=== Exercise ===
Could you copy these lines word for word, leaving out the pictures?

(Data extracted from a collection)
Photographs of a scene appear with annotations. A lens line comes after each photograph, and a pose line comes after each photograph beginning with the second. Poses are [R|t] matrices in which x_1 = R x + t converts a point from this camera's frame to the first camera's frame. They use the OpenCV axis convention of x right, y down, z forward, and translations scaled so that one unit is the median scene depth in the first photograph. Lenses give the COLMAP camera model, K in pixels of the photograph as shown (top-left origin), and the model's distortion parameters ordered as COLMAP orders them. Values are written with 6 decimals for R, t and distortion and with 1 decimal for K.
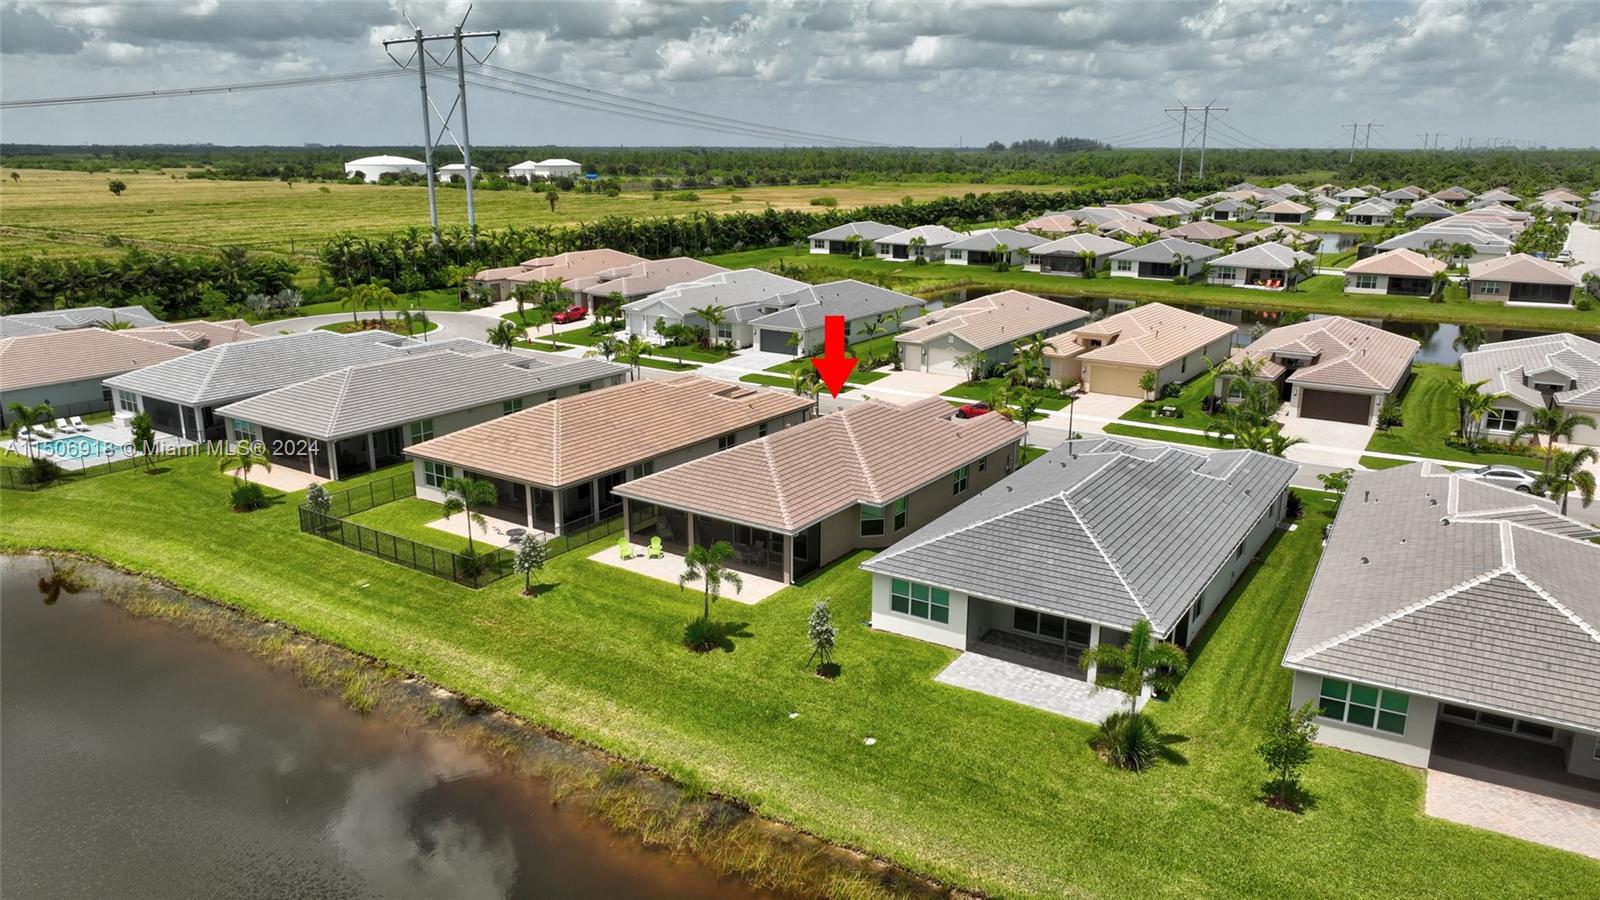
lens RADIAL K [[1131.2, 0, 803.0], [0, 1131.2, 452.1], [0, 0, 1]] dist [0.006201, 0.004328]
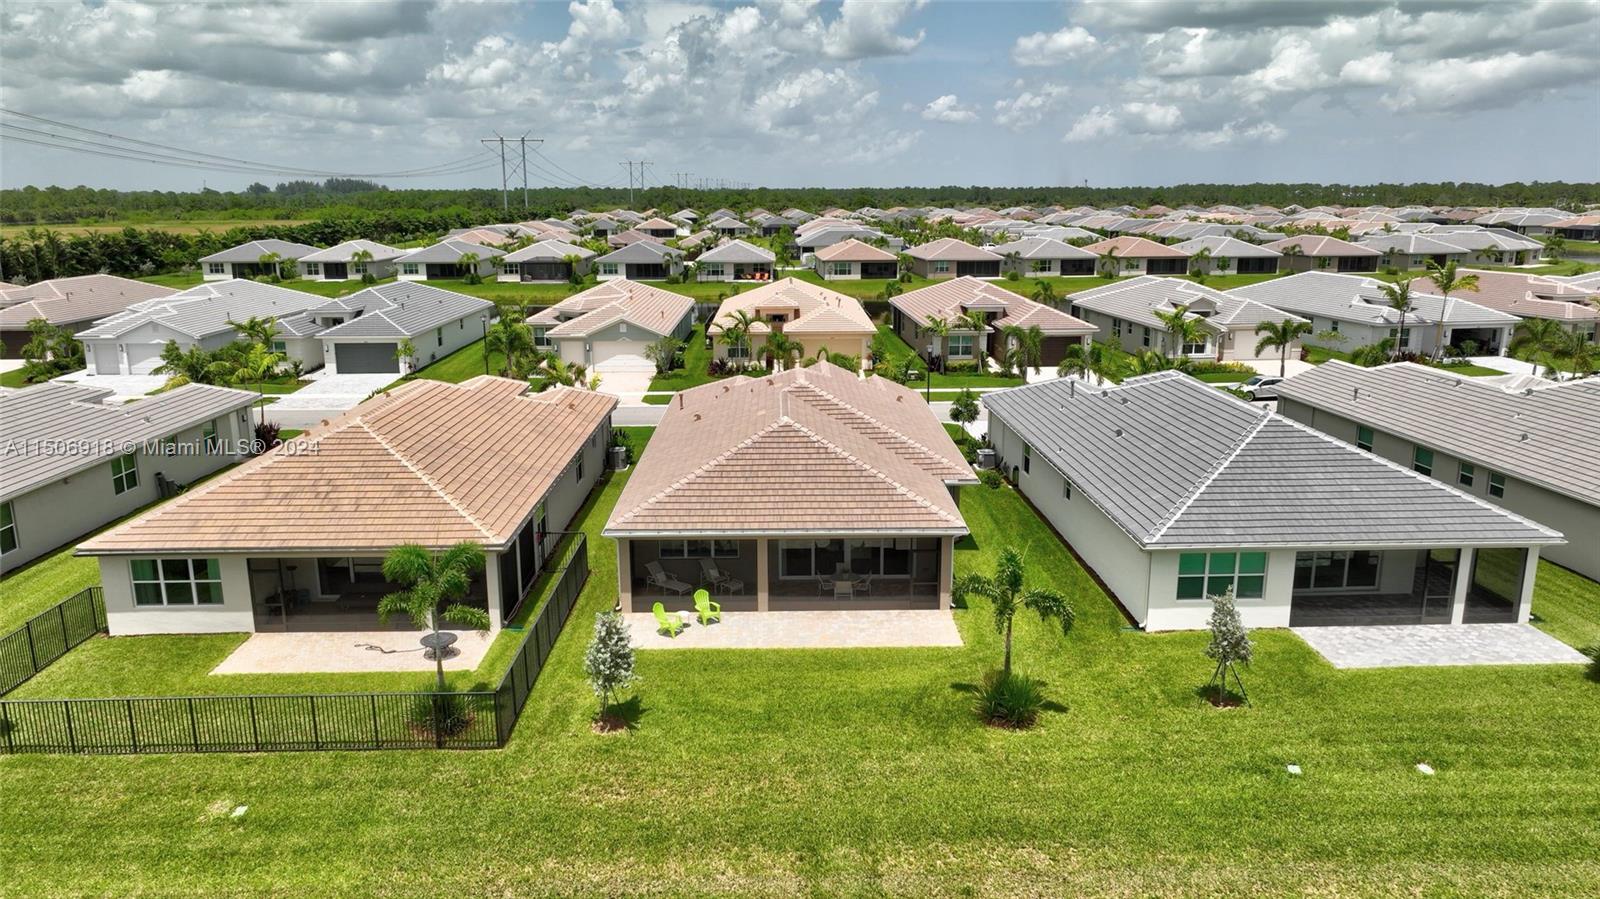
lens RADIAL K [[1128.8, 0, 801.3], [0, 1128.8, 454.9], [0, 0, 1]] dist [0.005008, 0.007396]
pose [[0.816022, -0.139831, 0.560852, -0.115805], [0.159551, 0.987091, 0.013958, 0.000489], [-0.555564, 0.078095, 0.827798, 0.123250]]
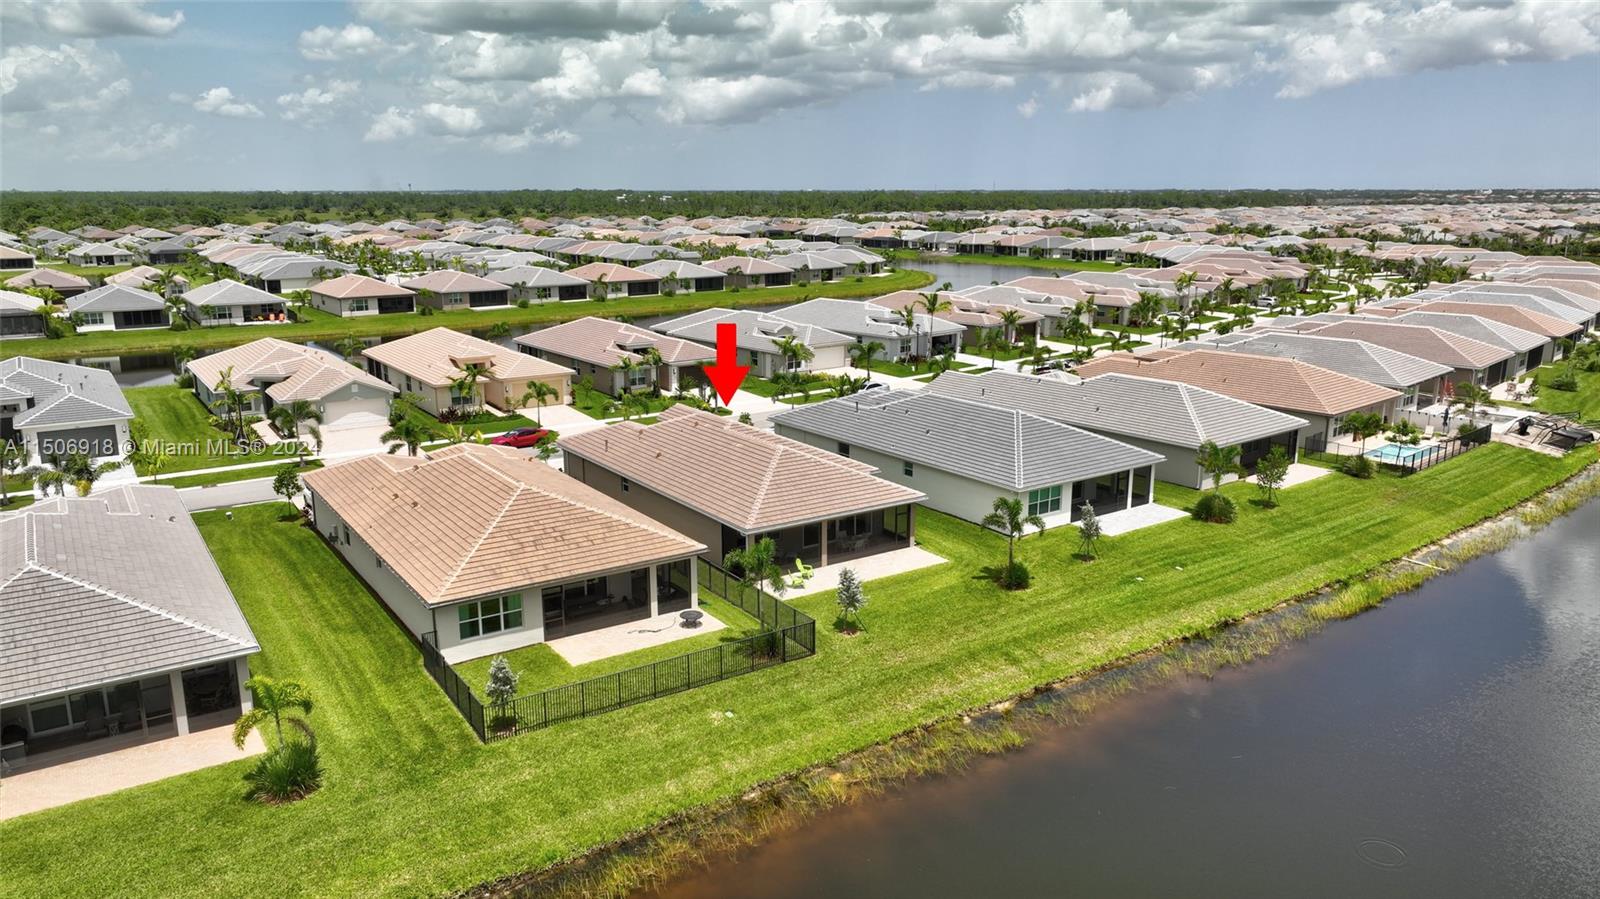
lens RADIAL K [[1131.2, 0, 803.0], [0, 1131.2, 451.6], [0, 0, 1]] dist [0.006201, 0.004328]
pose [[0.365100, -0.215742, 0.905625, -0.274375], [0.248069, 0.960152, 0.128723, -0.038463], [-0.897309, 0.177661, 0.404070, 0.159213]]
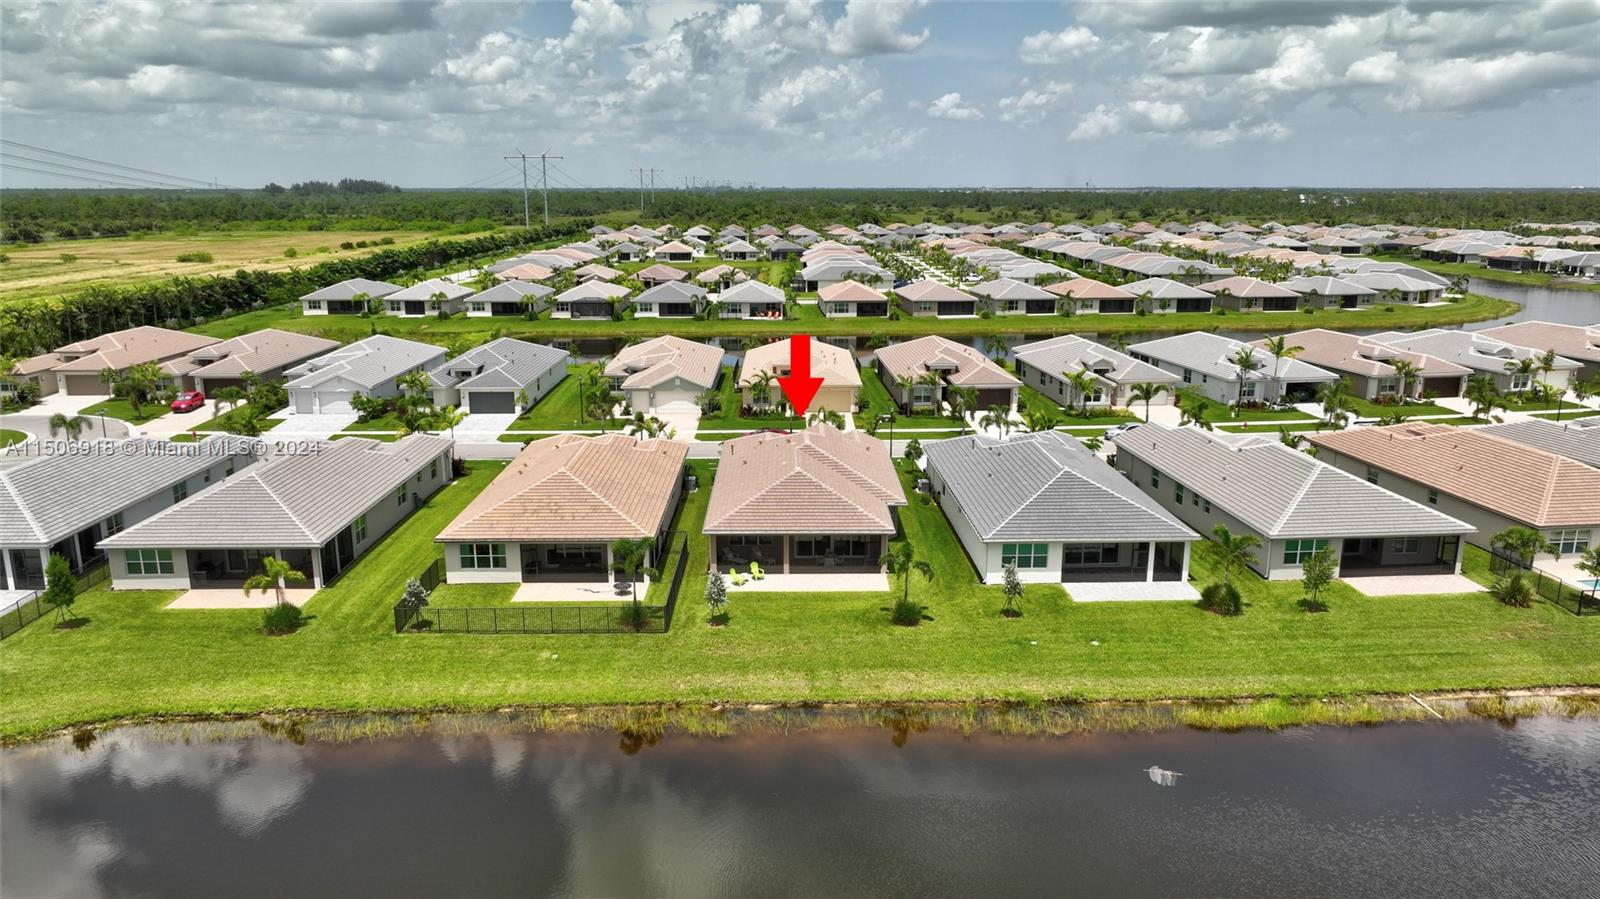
lens RADIAL K [[1131.2, 0, 803.0], [0, 1131.2, 451.6], [0, 0, 1]] dist [0.006201, 0.004328]
pose [[0.817576, -0.135865, 0.559563, -0.200668], [0.154477, 0.987895, 0.014160, -0.013054], [-0.554713, 0.074863, 0.828667, -0.003902]]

=== Output of the task ===
Photographs of a scene appear with annotations. A lens line comes after each photograph, and a pose line comes after each photograph beginning with the second. Poses are [R|t] matrices in which x_1 = R x + t converts a point from this camera's frame to the first camera's frame. They use the OpenCV axis convention of x right, y down, z forward, and translations scaled so that one unit is the median scene depth in the first photograph. Lenses give the COLMAP camera model, K in pixels of the photograph as shown (top-left origin), and the model's distortion parameters ordered as COLMAP orders them. Values are written with 6 decimals for R, t and distortion and with 1 decimal for K.
lens RADIAL K [[1131.2, 0, 803.0], [0, 1131.2, 452.1], [0, 0, 1]] dist [0.006201, 0.004328]
lens RADIAL K [[1128.8, 0, 801.3], [0, 1128.8, 454.9], [0, 0, 1]] dist [0.005008, 0.007396]
pose [[0.816022, -0.139831, 0.560852, -0.115805], [0.159551, 0.987091, 0.013958, 0.000489], [-0.555564, 0.078095, 0.827798, 0.123250]]
lens RADIAL K [[1131.2, 0, 803.0], [0, 1131.2, 451.6], [0, 0, 1]] dist [0.006201, 0.004328]
pose [[0.365100, -0.215742, 0.905625, -0.274375], [0.248069, 0.960152, 0.128723, -0.038463], [-0.897309, 0.177661, 0.404070, 0.159213]]
lens RADIAL K [[1131.2, 0, 803.0], [0, 1131.2, 451.6], [0, 0, 1]] dist [0.006201, 0.004328]
pose [[0.817576, -0.135865, 0.559563, -0.200668], [0.154477, 0.987895, 0.014160, -0.013054], [-0.554713, 0.074863, 0.828667, -0.003902]]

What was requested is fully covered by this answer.